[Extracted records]
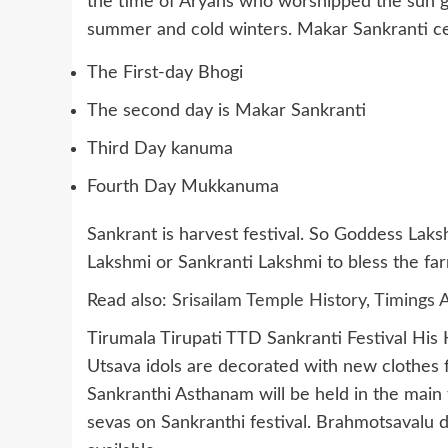
the time of Aryans who worshipped the sun g
summer and cold winters. Makar Sankranti ce
The First-day Bhogi
The second day is Makar Sankranti
Third Day kanuma
Fourth Day Mukkanuma
Sankrant is harvest festival. So Goddess Lak
Lakshmi or Sankranti Lakshmi to bless the far
Read also:
Srisailam Temple History, Timing
Tirumala Tirupati TTD Sankranti Festival His
Utsava idols are decorated with new clothes 
Sankranthi Asthanam will be held in the mai
sevas on Sankranthi festival. Brahmotsavalu d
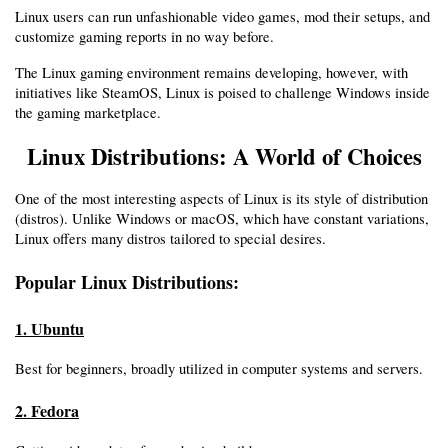
Linux users can run unfashionable video games, mod their setups, and 
customize gaming reports in no way before.
The Linux gaming environment remains developing, however, with 
initiatives like SteamOS, Linux is poised to challenge Windows inside 
the gaming marketplace.
Linux Distributions: A World of Choices
One of the most interesting aspects of Linux is its style of distribution 
(distros). Unlike Windows or macOS, which have constant variations, 
Linux offers many distros tailored to special desires.
Popular Linux Distributions:
1. Ubuntu
Best for beginners, broadly utilized in computer systems and servers.
2. Fedora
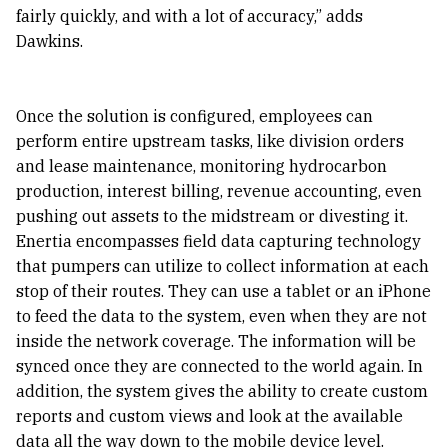
fairly quickly, and with a lot of accuracy,” adds
Dawkins.
Once the solution is configured, employees can
perform entire upstream tasks, like division orders
and lease maintenance, monitoring hydrocarbon
production, interest billing, revenue accounting, even
pushing out assets to the midstream or divesting it.
Enertia encompasses field data capturing technology
that pumpers can utilize to collect information at each
stop of their routes. They can use a tablet or an iPhone
to feed the data to the system, even when they are not
inside the network coverage. The information will be
synced once they are connected to the world again. In
addition, the system gives the ability to create custom
reports and custom views and look at the available
data all the way down to the mobile device level.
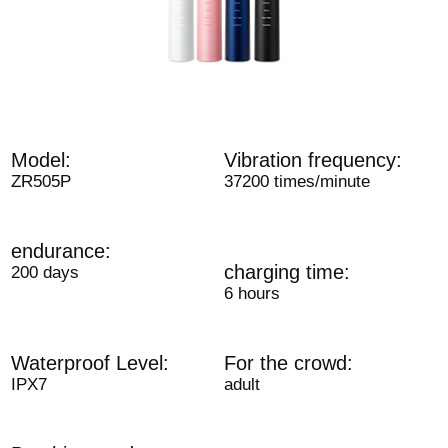
Model:
Vibration frequency:
ZR505P
37200 times/minute
endurance:
charging time:
200 days
6 hours
Waterproof Level:
For the crowd:
IPX7
adult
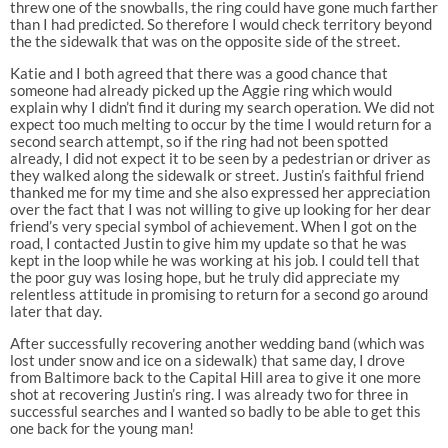
threw one of the snowballs, the ring could have gone much farther
than I had predicted. So therefore I would check territory beyond
the the sidewalk that was on the opposite side of the street.
Katie and I both agreed that there was a good chance that
someone had already picked up the Aggie ring which would
explain why I didn’t find it during my search operation. We did not
expect too much melting to occur by the time I would return for a
second search attempt, so if the ring had not been spotted
already, I did not expect it to be seen by a pedestrian or driver as
they walked along the sidewalk or street. Justin’s faithful friend
thanked me for my time and she also expressed her appreciation
over the fact that I was not willing to give up looking for her dear
friend’s very special symbol of achievement. When I got on the
road, I contacted Justin to give him my update so that he was
kept in the loop while he was working at his job. I could tell that
the poor guy was losing hope, but he truly did appreciate my
relentless attitude in promising to return for a second go around
later that day.
After successfully recovering another wedding band (which was
lost under snow and ice on a sidewalk) that same day, I drove
from Baltimore back to the Capital Hill area to give it one more
shot at recovering Justin’s ring. I was already two for three in
successful searches and I wanted so badly to be able to get this
one back for the young man!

◆ TASK STATEMENT
Would you copy, word for word, only the lines above from the one containing "37200 times/minute" through the one containing "someone had already", both included, and please leave out the pictures?

◆ SOLUTION BELOW
37200 times/minute
endurance:
charging time:
200 days
6 hours
Waterproof Level:
For the crowd:
IPX7
adult
threw one of the snowballs, the ring could have gone much farther
than I had predicted. So therefore I would check territory beyond
the the sidewalk that was on the opposite side of the street.
Katie and I both agreed that there was a good chance that
someone had already picked up the Aggie ring which would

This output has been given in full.